I grew used to the chained operations in R’s tidyverse packages or, although not a great fan myself, python’s pandas . I find myself using dictionary and list comprehensions all the time to pass from one data format to the other efficiently. But after doing it for the Nth time, I thought of automaticing it.

In my case, it helps me construct optimisation models with PuLP. I see other possible uses not related to OR.

I’ve implemented some additional methods to regular dictionaries, lists and sets to come up with interesting methods that somewhat quickly pass from one to the other and help with data wrangling.

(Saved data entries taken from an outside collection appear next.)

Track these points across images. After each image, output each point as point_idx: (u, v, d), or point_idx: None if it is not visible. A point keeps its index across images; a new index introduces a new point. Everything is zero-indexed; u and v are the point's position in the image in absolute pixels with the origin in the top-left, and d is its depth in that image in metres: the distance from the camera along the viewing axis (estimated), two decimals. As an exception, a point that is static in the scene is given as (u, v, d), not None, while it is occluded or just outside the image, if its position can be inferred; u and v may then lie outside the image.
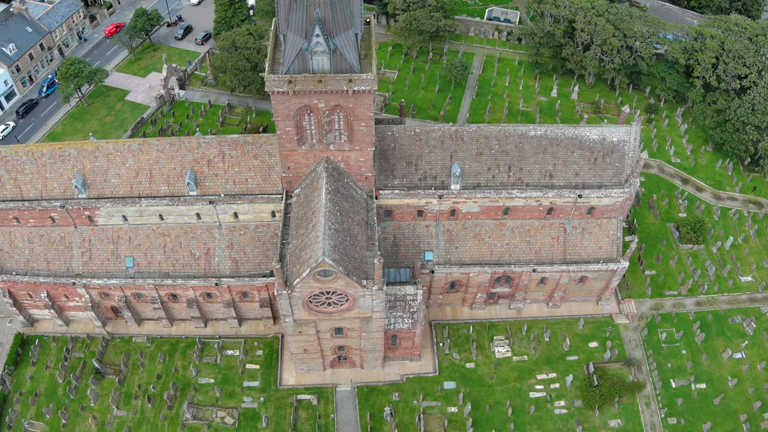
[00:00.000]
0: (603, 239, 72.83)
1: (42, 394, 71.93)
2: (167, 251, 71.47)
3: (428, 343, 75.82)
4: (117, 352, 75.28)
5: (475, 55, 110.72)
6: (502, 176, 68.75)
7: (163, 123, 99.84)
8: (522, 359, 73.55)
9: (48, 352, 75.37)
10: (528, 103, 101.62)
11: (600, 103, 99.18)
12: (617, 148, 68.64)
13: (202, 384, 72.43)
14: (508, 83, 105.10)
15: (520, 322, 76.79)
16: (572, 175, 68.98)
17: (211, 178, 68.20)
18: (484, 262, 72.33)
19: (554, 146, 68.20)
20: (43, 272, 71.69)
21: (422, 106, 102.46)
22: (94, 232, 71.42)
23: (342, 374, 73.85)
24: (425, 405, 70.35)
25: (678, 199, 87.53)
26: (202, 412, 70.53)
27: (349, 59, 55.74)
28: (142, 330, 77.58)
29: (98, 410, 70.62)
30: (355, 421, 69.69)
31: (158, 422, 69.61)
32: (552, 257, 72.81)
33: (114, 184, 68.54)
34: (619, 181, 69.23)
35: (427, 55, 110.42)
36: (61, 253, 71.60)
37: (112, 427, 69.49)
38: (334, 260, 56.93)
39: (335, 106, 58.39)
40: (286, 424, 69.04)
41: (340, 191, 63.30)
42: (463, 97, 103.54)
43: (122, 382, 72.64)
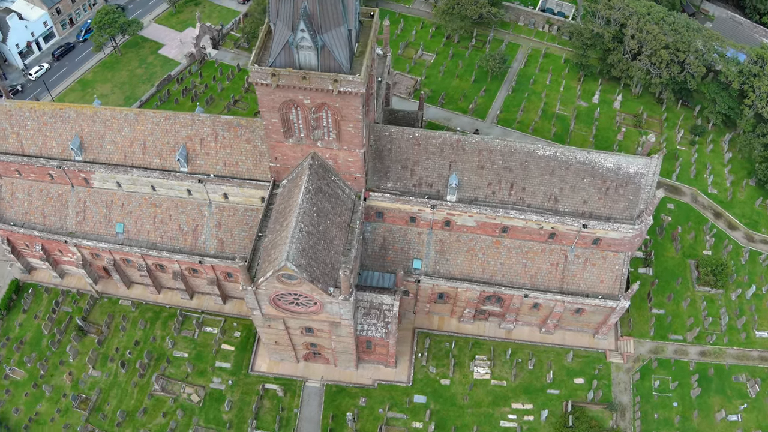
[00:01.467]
0: (606, 273, 67.79)
1: (27, 343, 74.28)
2: (157, 222, 71.24)
3: (408, 350, 73.53)
4: (102, 312, 76.57)
5: (520, 47, 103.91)
6: (503, 193, 64.41)
7: (189, 83, 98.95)
8: (500, 384, 70.35)
9: (39, 302, 77.48)
10: (566, 106, 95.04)
11: (642, 116, 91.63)
12: (633, 181, 62.93)
13: (176, 357, 72.94)
14: (549, 82, 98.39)
15: (507, 344, 73.23)
16: (579, 202, 63.91)
17: (203, 157, 66.84)
18: (474, 279, 68.79)
19: (563, 169, 63.15)
20: (39, 226, 73.00)
21: (454, 95, 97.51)
22: (90, 194, 71.81)
23: (315, 369, 72.73)
24: (390, 415, 68.59)
25: (706, 234, 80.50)
26: (171, 385, 71.18)
27: (338, 57, 52.26)
28: (131, 293, 78.49)
29: (75, 367, 72.37)
30: (318, 419, 68.77)
31: (128, 388, 70.77)
32: (548, 284, 68.46)
33: (109, 150, 68.23)
34: (630, 216, 63.74)
35: (470, 42, 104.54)
36: (57, 210, 72.56)
37: (85, 385, 71.16)
38: (298, 265, 54.90)
39: (322, 104, 55.34)
40: (249, 412, 68.85)
41: (323, 190, 60.73)
42: (499, 91, 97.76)
43: (102, 343, 74.02)
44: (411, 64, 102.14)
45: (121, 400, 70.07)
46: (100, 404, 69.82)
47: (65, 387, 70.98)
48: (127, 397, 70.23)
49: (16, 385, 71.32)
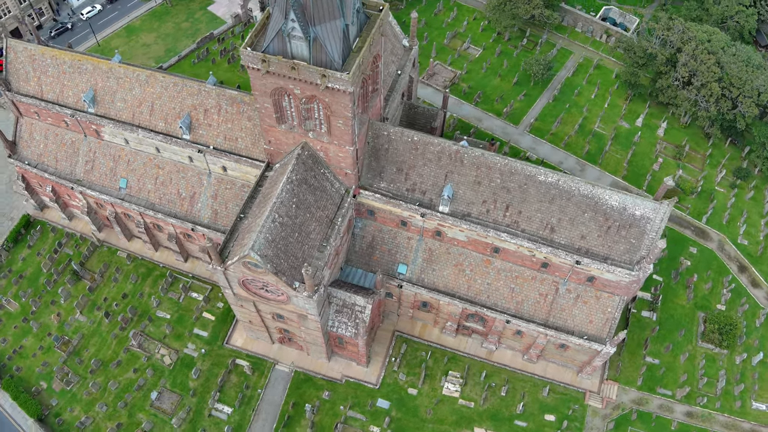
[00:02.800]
0: (597, 314, 63.98)
1: (26, 278, 77.42)
2: (158, 183, 72.02)
3: (383, 352, 72.26)
4: (100, 260, 78.73)
5: (572, 55, 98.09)
6: (497, 214, 61.30)
7: (229, 44, 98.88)
8: (468, 405, 68.24)
9: (45, 240, 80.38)
10: (606, 124, 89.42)
11: (685, 148, 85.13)
12: (637, 224, 58.52)
13: (158, 317, 74.38)
14: (594, 96, 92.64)
15: (484, 365, 70.74)
16: (577, 237, 60.11)
17: (205, 128, 66.62)
18: (457, 295, 66.40)
19: (564, 199, 59.36)
20: (50, 169, 75.21)
21: (491, 95, 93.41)
22: (99, 146, 73.19)
23: (288, 353, 72.61)
24: (350, 414, 67.88)
25: (724, 287, 74.67)
26: (148, 343, 72.77)
27: (330, 52, 50.24)
28: (130, 246, 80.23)
29: (64, 309, 75.00)
30: (279, 404, 68.81)
31: (108, 339, 72.86)
32: (533, 314, 65.32)
33: (119, 107, 69.01)
34: (630, 260, 59.51)
35: (521, 41, 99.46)
36: (68, 156, 74.44)
37: (70, 328, 73.74)
38: (263, 256, 54.17)
39: (312, 96, 53.65)
40: (214, 383, 69.66)
41: (309, 182, 59.42)
42: (539, 98, 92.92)
43: (93, 290, 76.25)
44: (454, 56, 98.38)
45: (99, 348, 72.29)
46: (79, 349, 72.31)
47: (52, 326, 73.79)
48: (105, 347, 72.37)
49: (9, 316, 74.71)
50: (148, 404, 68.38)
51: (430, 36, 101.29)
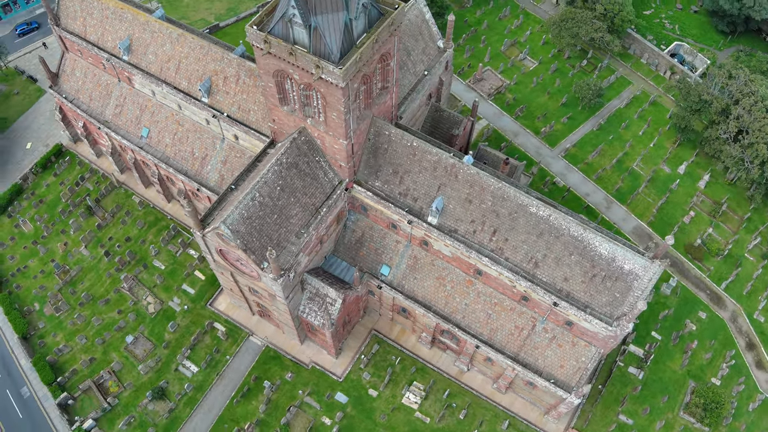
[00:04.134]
0: (569, 360, 61.18)
1: (45, 203, 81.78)
2: (175, 139, 74.01)
3: (356, 347, 72.04)
4: (115, 200, 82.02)
5: (630, 85, 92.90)
6: (483, 236, 59.38)
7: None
8: (423, 419, 67.14)
9: (71, 171, 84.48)
10: (646, 164, 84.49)
11: (722, 206, 79.35)
12: (624, 278, 55.29)
13: (154, 266, 76.96)
14: (642, 132, 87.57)
15: (450, 383, 69.24)
16: (560, 277, 57.47)
17: (222, 95, 67.66)
18: (433, 309, 65.10)
19: (552, 236, 56.77)
20: (84, 106, 78.65)
21: (534, 111, 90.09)
22: (130, 93, 75.80)
23: (265, 327, 73.63)
24: (306, 400, 68.23)
25: (724, 361, 69.71)
26: (137, 289, 75.52)
27: (328, 44, 49.61)
28: (145, 193, 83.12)
29: (72, 240, 78.87)
30: (242, 374, 69.97)
31: (102, 276, 76.13)
32: (505, 345, 63.22)
33: (150, 60, 71.07)
34: (610, 314, 56.40)
35: (580, 62, 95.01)
36: (102, 97, 77.55)
37: (72, 259, 77.53)
38: (234, 231, 54.80)
39: (309, 84, 53.32)
40: (187, 341, 71.62)
41: (300, 167, 59.35)
42: (583, 124, 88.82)
43: (101, 227, 79.67)
44: (507, 65, 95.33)
45: (93, 284, 75.70)
46: (75, 280, 75.98)
47: (56, 254, 77.82)
48: (98, 283, 75.71)
49: (22, 235, 79.33)
50: (123, 346, 71.25)
51: (488, 40, 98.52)
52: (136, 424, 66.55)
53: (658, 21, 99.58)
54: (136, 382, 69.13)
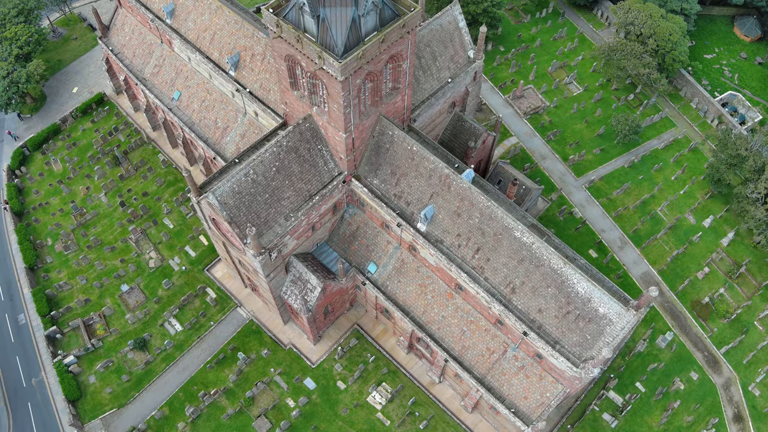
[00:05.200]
0: (534, 393, 59.93)
1: (78, 147, 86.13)
2: (203, 106, 76.39)
3: (335, 338, 72.74)
4: (141, 155, 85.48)
5: (674, 128, 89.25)
6: (467, 252, 58.84)
7: None
8: (384, 421, 67.26)
9: (107, 120, 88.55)
10: (671, 211, 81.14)
11: (741, 269, 75.33)
12: (597, 321, 53.65)
13: (163, 223, 79.89)
14: (674, 177, 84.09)
15: (418, 392, 68.97)
16: (534, 308, 56.35)
17: (248, 71, 69.39)
18: (411, 315, 65.04)
19: (533, 265, 55.64)
20: (126, 60, 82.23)
21: (568, 137, 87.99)
22: (169, 56, 78.71)
23: (254, 301, 75.34)
24: (276, 379, 69.48)
25: (706, 428, 66.42)
26: (143, 241, 78.60)
27: (334, 36, 50.14)
28: (171, 153, 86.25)
29: (94, 185, 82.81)
30: (221, 342, 71.77)
31: (114, 225, 79.66)
32: (473, 364, 62.51)
33: (189, 27, 73.61)
34: (578, 354, 54.92)
35: (627, 95, 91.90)
36: (144, 55, 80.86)
37: (90, 204, 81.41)
38: (222, 203, 56.37)
39: (315, 73, 54.08)
40: (178, 300, 74.13)
41: (299, 152, 60.32)
42: (615, 159, 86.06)
43: (123, 179, 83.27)
44: (551, 86, 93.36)
45: (104, 230, 79.35)
46: (89, 224, 79.83)
47: (77, 196, 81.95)
48: (108, 230, 79.29)
49: (50, 173, 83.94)
50: (118, 294, 74.49)
51: (537, 58, 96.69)
52: (113, 369, 69.63)
53: (717, 67, 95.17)
54: (122, 329, 72.23)
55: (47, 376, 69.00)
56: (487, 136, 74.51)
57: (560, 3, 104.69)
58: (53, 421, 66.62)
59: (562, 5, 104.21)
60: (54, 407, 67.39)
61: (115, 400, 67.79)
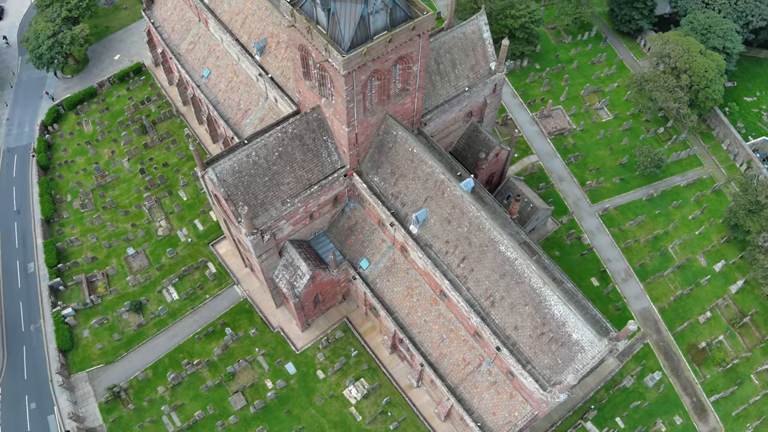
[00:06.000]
0: (503, 411, 59.52)
1: (109, 112, 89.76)
2: (229, 86, 78.57)
3: (323, 327, 73.72)
4: (168, 127, 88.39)
5: (700, 167, 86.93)
6: (453, 260, 58.97)
7: None
8: (355, 416, 67.82)
9: (142, 90, 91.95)
10: (683, 250, 78.98)
11: (746, 318, 72.75)
12: (569, 346, 52.78)
13: (177, 195, 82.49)
14: (692, 217, 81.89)
15: (395, 393, 69.24)
16: (510, 324, 56.09)
17: (272, 57, 71.13)
18: (394, 315, 65.50)
19: (513, 281, 55.38)
20: (165, 34, 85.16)
21: (588, 163, 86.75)
22: (204, 34, 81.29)
23: (251, 282, 76.97)
24: (258, 359, 70.97)
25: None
26: (156, 210, 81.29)
27: (342, 31, 51.12)
28: (197, 129, 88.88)
29: (118, 150, 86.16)
30: (213, 316, 73.53)
31: (131, 190, 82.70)
32: (447, 373, 62.47)
33: (224, 8, 75.94)
34: (547, 378, 54.24)
35: (657, 128, 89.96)
36: (181, 31, 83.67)
37: (112, 168, 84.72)
38: (221, 180, 58.07)
39: (323, 65, 55.20)
40: (178, 270, 76.38)
41: (304, 141, 61.53)
42: (633, 190, 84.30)
43: (147, 147, 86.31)
44: (581, 110, 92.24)
45: (121, 194, 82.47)
46: (108, 186, 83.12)
47: (102, 158, 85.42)
48: (125, 195, 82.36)
49: (80, 134, 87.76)
50: (123, 256, 77.33)
51: (571, 80, 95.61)
52: (107, 327, 72.38)
53: (756, 111, 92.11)
54: (121, 290, 74.97)
55: (45, 324, 72.27)
56: (501, 149, 74.41)
57: (604, 28, 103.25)
58: (43, 367, 69.75)
59: (606, 30, 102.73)
60: (46, 354, 70.55)
61: (103, 357, 70.51)
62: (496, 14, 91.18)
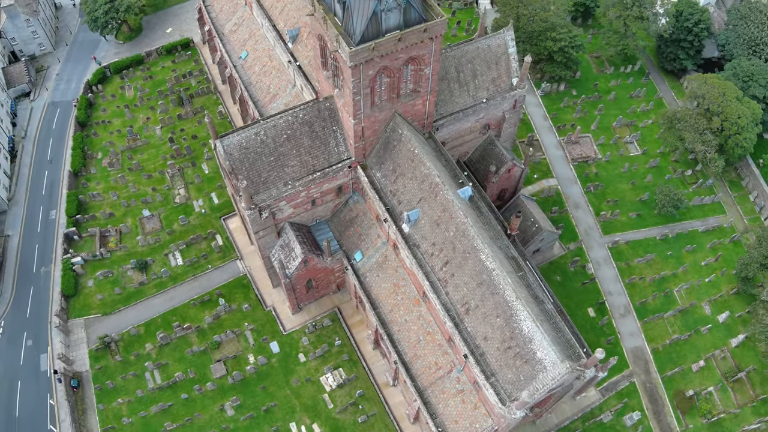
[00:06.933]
0: (465, 421, 59.33)
1: (152, 81, 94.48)
2: (261, 71, 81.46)
3: (313, 313, 75.22)
4: (203, 102, 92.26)
5: (723, 215, 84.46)
6: (437, 262, 59.64)
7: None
8: (327, 403, 68.86)
9: (186, 64, 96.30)
10: (688, 295, 76.95)
11: (741, 374, 70.19)
12: (533, 364, 52.47)
13: (200, 167, 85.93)
14: (704, 263, 79.58)
15: (369, 387, 69.93)
16: (481, 335, 56.21)
17: (302, 46, 73.50)
18: (378, 311, 66.45)
19: (488, 291, 55.52)
20: (213, 14, 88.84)
21: (608, 194, 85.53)
22: (248, 18, 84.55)
23: (254, 259, 79.19)
24: (246, 333, 73.04)
25: None
26: (177, 178, 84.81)
27: (354, 24, 52.85)
28: (230, 108, 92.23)
29: (153, 117, 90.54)
30: (211, 286, 76.34)
31: (158, 156, 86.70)
32: (418, 375, 62.88)
33: (268, -6, 79.15)
34: (509, 393, 53.96)
35: (685, 170, 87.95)
36: (228, 13, 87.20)
37: (145, 133, 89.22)
38: (228, 153, 60.56)
39: (335, 55, 56.98)
40: (188, 237, 79.41)
41: (313, 128, 63.45)
42: (649, 228, 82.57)
43: (180, 119, 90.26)
44: (610, 141, 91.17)
45: (148, 159, 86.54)
46: (137, 149, 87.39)
47: (136, 123, 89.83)
48: (152, 160, 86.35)
49: (122, 97, 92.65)
50: (139, 217, 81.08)
51: (605, 110, 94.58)
52: (110, 280, 76.00)
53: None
54: (131, 248, 78.59)
55: (55, 268, 76.51)
56: (514, 166, 74.52)
57: (649, 63, 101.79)
58: (45, 309, 73.94)
59: (651, 66, 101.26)
60: (50, 297, 74.72)
61: (102, 307, 74.06)
62: (537, 35, 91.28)
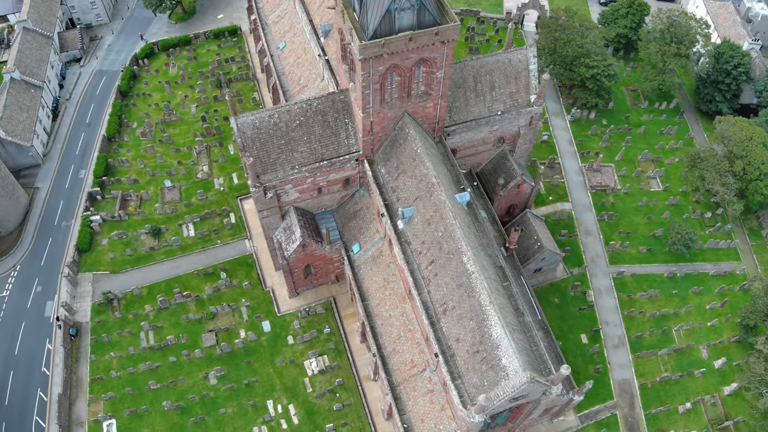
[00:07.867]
0: (431, 421, 59.68)
1: (196, 61, 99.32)
2: (295, 62, 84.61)
3: (309, 299, 77.00)
4: (240, 87, 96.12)
5: (737, 262, 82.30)
6: (423, 261, 60.75)
7: (479, 29, 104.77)
8: (307, 386, 70.33)
9: (230, 50, 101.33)
10: (687, 336, 75.30)
11: (728, 422, 68.18)
12: (497, 371, 52.79)
13: (227, 147, 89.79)
14: (709, 307, 77.79)
15: (350, 378, 71.05)
16: (454, 336, 56.74)
17: (333, 41, 75.93)
18: (366, 303, 67.86)
19: (465, 294, 56.00)
20: (260, 5, 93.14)
21: (621, 225, 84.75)
22: (290, 11, 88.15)
23: (263, 241, 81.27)
24: (242, 309, 75.44)
25: None
26: (203, 155, 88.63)
27: (369, 19, 55.10)
28: (265, 96, 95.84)
29: (190, 96, 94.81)
30: (216, 260, 79.33)
31: (188, 132, 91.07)
32: (393, 370, 63.71)
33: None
34: (473, 396, 54.16)
35: (705, 212, 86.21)
36: (274, 5, 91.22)
37: (180, 110, 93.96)
38: (242, 132, 63.42)
39: (350, 48, 59.15)
40: (203, 211, 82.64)
41: (326, 118, 65.72)
42: (659, 264, 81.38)
43: (216, 100, 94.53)
44: (632, 174, 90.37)
45: (179, 134, 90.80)
46: (170, 124, 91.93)
47: (174, 99, 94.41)
48: (182, 135, 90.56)
49: (164, 73, 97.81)
50: (161, 186, 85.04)
51: (633, 142, 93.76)
52: (124, 241, 79.95)
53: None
54: (148, 214, 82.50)
55: (74, 223, 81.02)
56: (523, 182, 75.05)
57: (686, 103, 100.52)
58: (59, 259, 78.36)
59: (686, 105, 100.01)
60: (66, 250, 79.06)
61: (111, 266, 77.96)
62: (572, 61, 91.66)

In order for the operations to make any sense, the assumption that is done is that whatever you are using has the same ‘structure’. For example, if you a have a list of tuples: every element of the list is a tuple with the same size and the Nth element of the tuple has the same type, e.g. [(1, 'red', 'b', '2018-01'), (10, 'ccc', 'ttt', 'ff')]. Note that both tuples have four elements and the first one is a number, not a string. We do not check that this is consistent.

They’re made to always return a new object, so no “in-place” editing, hopefully.

Right now there are three classes to use: dictionaries, tuple lists and ordered sets.

Quick example

We reverse a nested dictionary to take the deepest key outside while keeping the same final values. This chain of operations uses both superdict and tuplist objects at different points.:

import pytups as pt
some_dict = {'a': {'b': {'c': 'A'}}, 'b': {'t': {'c' : 'B'}}}
pt.SuperDict.from_dict(some_dict).\
    to_dictup().\
    to_tuplist().\
    filter([2, 0, 1, 3]).\
    to_dict(result_col=3, is_list=False).\
    to_dictdict()
# {'c': {'a': {'b': 'A'}, 'b': {'t': 'B'}}}

Installing

pip install pytups

or, for the development version:

pip install https://github.com/pchtsp/pytups/archive/master.zip

Testing

Run the command:

python -m unittest discover -s tests

if the output says OK, all tests were passed.